The SNP is strongly opposed to austerity and would push Labour to tax, borrow and spend much more than it would otherwise. It would undoubtedly also push for an early second referendum on Scottish independence.

So it appears that we may have a serious constitutional crisis.

Charles Moore suggested two weeks ago that the Scottish National Party (SNP) is seeking to engineer a reverse take-over of the Labour Party.
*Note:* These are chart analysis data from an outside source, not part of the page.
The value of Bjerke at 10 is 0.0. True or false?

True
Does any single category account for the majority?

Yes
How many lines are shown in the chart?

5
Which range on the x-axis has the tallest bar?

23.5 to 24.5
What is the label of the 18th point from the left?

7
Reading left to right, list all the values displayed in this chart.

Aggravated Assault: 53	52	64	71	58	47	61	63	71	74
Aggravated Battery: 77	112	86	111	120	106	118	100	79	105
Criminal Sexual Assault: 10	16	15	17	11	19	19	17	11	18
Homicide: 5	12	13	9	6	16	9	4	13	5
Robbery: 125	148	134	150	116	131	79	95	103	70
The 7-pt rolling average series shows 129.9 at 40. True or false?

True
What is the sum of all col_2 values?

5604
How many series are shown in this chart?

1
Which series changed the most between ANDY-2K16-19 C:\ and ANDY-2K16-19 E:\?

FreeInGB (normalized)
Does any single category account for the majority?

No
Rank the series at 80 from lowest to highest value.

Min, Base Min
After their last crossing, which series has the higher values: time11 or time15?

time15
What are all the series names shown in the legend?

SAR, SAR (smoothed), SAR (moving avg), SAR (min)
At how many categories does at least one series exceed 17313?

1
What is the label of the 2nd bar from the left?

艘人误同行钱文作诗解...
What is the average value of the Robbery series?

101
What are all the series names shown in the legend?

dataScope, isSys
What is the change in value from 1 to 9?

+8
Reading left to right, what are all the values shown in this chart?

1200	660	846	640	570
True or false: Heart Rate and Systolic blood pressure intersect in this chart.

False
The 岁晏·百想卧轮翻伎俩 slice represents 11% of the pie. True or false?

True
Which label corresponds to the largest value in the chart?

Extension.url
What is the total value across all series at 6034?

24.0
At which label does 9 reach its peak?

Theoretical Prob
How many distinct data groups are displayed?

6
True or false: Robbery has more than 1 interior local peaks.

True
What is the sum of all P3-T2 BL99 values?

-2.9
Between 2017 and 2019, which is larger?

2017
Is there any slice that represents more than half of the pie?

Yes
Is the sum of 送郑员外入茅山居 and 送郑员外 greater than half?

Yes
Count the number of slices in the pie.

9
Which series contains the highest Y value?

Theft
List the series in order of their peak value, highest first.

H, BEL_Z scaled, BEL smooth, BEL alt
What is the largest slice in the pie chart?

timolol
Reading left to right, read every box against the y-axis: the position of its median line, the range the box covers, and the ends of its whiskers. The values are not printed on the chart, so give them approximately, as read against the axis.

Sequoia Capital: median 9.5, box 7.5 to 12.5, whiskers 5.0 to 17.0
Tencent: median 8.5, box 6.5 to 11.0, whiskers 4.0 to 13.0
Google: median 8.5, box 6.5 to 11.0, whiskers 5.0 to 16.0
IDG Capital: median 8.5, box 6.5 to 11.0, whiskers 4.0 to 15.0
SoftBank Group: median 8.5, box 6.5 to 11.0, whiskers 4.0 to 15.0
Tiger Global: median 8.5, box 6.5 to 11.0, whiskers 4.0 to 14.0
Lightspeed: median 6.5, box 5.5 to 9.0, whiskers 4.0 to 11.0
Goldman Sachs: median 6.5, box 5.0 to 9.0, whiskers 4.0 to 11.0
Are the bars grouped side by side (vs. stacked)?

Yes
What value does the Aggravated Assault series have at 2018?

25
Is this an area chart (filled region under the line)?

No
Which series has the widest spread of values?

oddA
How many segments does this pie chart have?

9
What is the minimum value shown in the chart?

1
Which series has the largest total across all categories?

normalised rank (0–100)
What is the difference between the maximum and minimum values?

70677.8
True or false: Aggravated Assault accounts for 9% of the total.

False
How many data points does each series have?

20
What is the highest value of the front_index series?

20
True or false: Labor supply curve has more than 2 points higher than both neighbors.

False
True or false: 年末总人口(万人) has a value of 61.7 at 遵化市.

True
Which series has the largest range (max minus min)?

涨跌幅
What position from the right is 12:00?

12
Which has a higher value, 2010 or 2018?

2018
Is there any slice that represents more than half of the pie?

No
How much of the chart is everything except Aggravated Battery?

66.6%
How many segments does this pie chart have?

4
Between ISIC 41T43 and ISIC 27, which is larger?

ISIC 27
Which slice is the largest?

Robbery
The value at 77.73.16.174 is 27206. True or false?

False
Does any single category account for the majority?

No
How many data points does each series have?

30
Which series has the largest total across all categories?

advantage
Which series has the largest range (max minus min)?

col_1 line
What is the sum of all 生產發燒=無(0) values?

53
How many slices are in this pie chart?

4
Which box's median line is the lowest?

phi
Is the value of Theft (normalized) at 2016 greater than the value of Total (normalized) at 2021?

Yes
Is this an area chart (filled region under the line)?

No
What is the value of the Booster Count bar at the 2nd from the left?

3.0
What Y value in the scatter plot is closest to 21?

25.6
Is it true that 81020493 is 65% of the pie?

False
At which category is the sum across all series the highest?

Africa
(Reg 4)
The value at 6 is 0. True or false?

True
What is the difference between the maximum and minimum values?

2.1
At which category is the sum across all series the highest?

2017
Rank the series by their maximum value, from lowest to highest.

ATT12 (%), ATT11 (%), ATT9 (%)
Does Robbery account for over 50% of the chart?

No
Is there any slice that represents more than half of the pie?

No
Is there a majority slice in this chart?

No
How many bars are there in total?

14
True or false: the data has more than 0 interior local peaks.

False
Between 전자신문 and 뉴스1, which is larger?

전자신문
In reality, they are intent on staging the Scots’ first attempt to capture their bigger neighbour since Bonnie Prince Charlie led his Jacobite army as far as Derby in 1745. 

So what will Cameron do with this result?

He remains Prime Minister until he stands down, just as Gordon Brown did in 2010 when he stayed put for five days with far fewer seats than the Tories.

Mr Cameron could challenge the Commons to vote him down (in a vote of no confidence) when it next meets on 27 May or go to the Queen and tender his resignation (which would be curtains for him personally).

This would leave Ed Miliband trying to form a government which he will only be able to do with the support of the SNP. But a minority government does not need a formal pact to sustain it in office, just the votes, and Nicola Sturgeon has all but guaranteed them to Labour.

The Telegraph’s Phillip Johnston has argued that if neither Mr Cameron nor Mr Miliband were able to put together a viable government, a second election would normally follow; but the Fixed-Term Parliaments Act 2011 complicates matters.

‘It provides for a dissolution of Parliament only when there is a specific vote of no confidence in the government or if two thirds of all MPs vote for an election. This makes the prospect of another early general election less likely. In any case, the parties may have little appetite for one given the expense and the prospect of losing support in a fresh contest.

Without a dissolution we would have a legislature but no government, a bit like Belgium, where the prime minister resigned in April 2010 and no new parliamentary majority could be established for almost two years. The country was run by a former prime minister brought out of retirement and a caretaker administration.’

As Johnston concludes, ‘One thing is clear: a minority Labour government, with fewer seats than the Tories, running the country while in thrall to a nationalist party that has only 2 or 3 per cent of the total UK vote, would test our constitutional structures to breaking point, and maybe beyond. More than that, it could test our creaking, centuries-old Union to destruction.’

One thing is abundantly clear. The UK’s days as a two party state where one party has an absolute majority are over. In the 1950s 97% of people voted Tory or Labour. Now barely 67% do.

This is a new era of coalition and shared power. But coalitions in a multi-party democracy can only rule effectively when they have an overall majority. And that may not happen without a shift to some form of proportional representation – like that or Italy, Israel or Greece.

Perhaps that is the direction in which we are inexorably drifting; either that, or Scottish independence, or both.